Your book was very interesting and a fast read!
Herman Miller
It was a great book and I really enjoyed reading it.
James Jasek
I was right about the book. It is way too short. A good 500 pages would have been better as I don't want it to end. What an amazing adventure it has been for you.
Best book I have read in years. Mostly I read technical books and history of WWI.
And after Jasek read it a second time:
The best thing is how the wording and the story flowed so perfectly.I really didn't want to end, but it ended perfectly.
James Wells
I am reading your book right now. It is the best book I have that I have not yet read, so there you go. What is speaking to me besides the caving is the personal choices. I remember in the early 1980's I was on the edge of the ability to take on real world class expedition caving. I chose the weekend warrior route, and it worked for me although I did lose one wife to the cave. I totally understand the size of the decision because I was facing it squarely and was very conscious of it. So now I have 30 years of 24-hour triumphs and one Mammoth connection rather than a Sistema Huautla, I guess it's a decent trade.
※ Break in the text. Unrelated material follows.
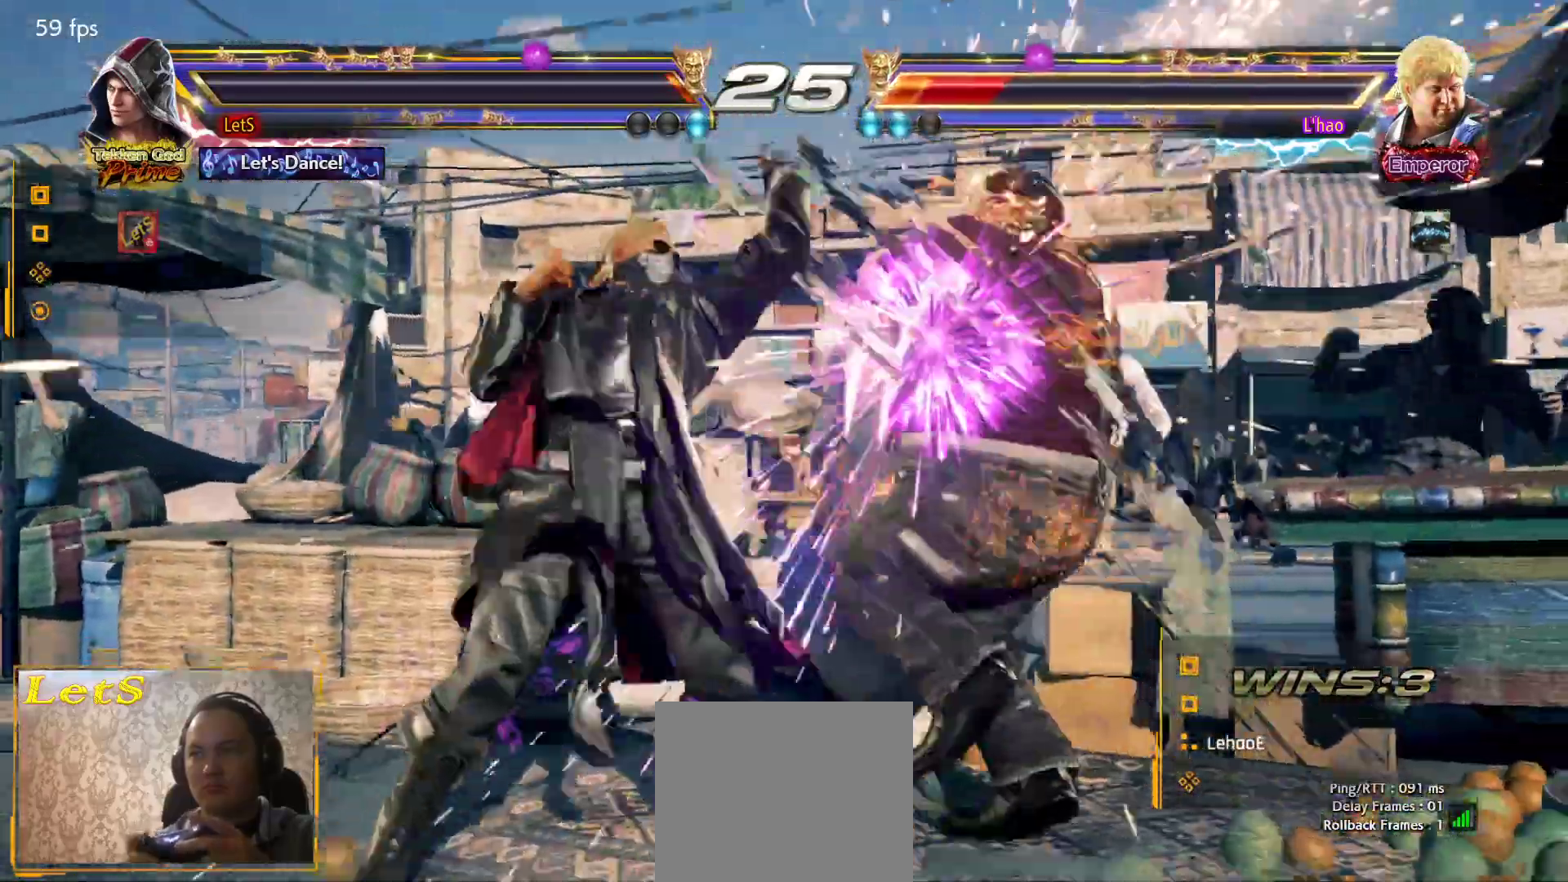
{"buttons": [], "left_stick": "center", "right_stick": "center", "events": [[233, "DPAD_RIGHT", "down"], [267, "DPAD_RIGHT", "up"], [333, "DPAD_RIGHT", "down"], [467, "DPAD_RIGHT", "up"]]}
Anyway your description of your first marriage and the similar choices facing the various cavers made me think about that history.
Kasia Biernacka, Poland
I'm reading your book about Huautla now and I do it with pleasure - very interesting book!
Ron Kerbo
If you were not already a caver this book would make you want to be one much as Jacques Cousteau's book "The Silent World" led many of use to become divers back in the 1950s and even to become a cave divers in later years ”---and the road goes ever on."
Mark Minton
I like the book and found it to be fast reading. I too look forward to Steele's next book
Ellie Thoene
I just finished Huautla and I became so absorbed in the story that I feel like I
am now 30 years older. I was impressed how you were able to share in words the
excitement that came with each connection, the relational intricacies with each
relationship, and the sorrow with each tragedy. When you first told me about
Huautla and its vastness and great depth, I was fascinated and this book just
intensified that fascination. Thanks for sharing this story with the caving
community.
Bill Mixon
…this is an important and valuable book. Way too few first-person accounts of exploration by American cavers have been commercially published.
Richard A. Watson
It is a tremendous read for cavers, and a very important book documenting American caving, which has so little documentation in books, which is the only documentation that counts beyond the caving community.
Bill Stone
In the end it was a sense of accomplishment achieved with a few individuals bold and brave and intelligent and crazy enough to be there with you on a true frontier and make something unusual happen. That's what came through in reading your book, at least subliminally to me in certain places. It seems to make life have meaning, despite all the senseless work stress and other unhappy distractions we all bear. So... thanks for capturing a lot of the things that happened during those years.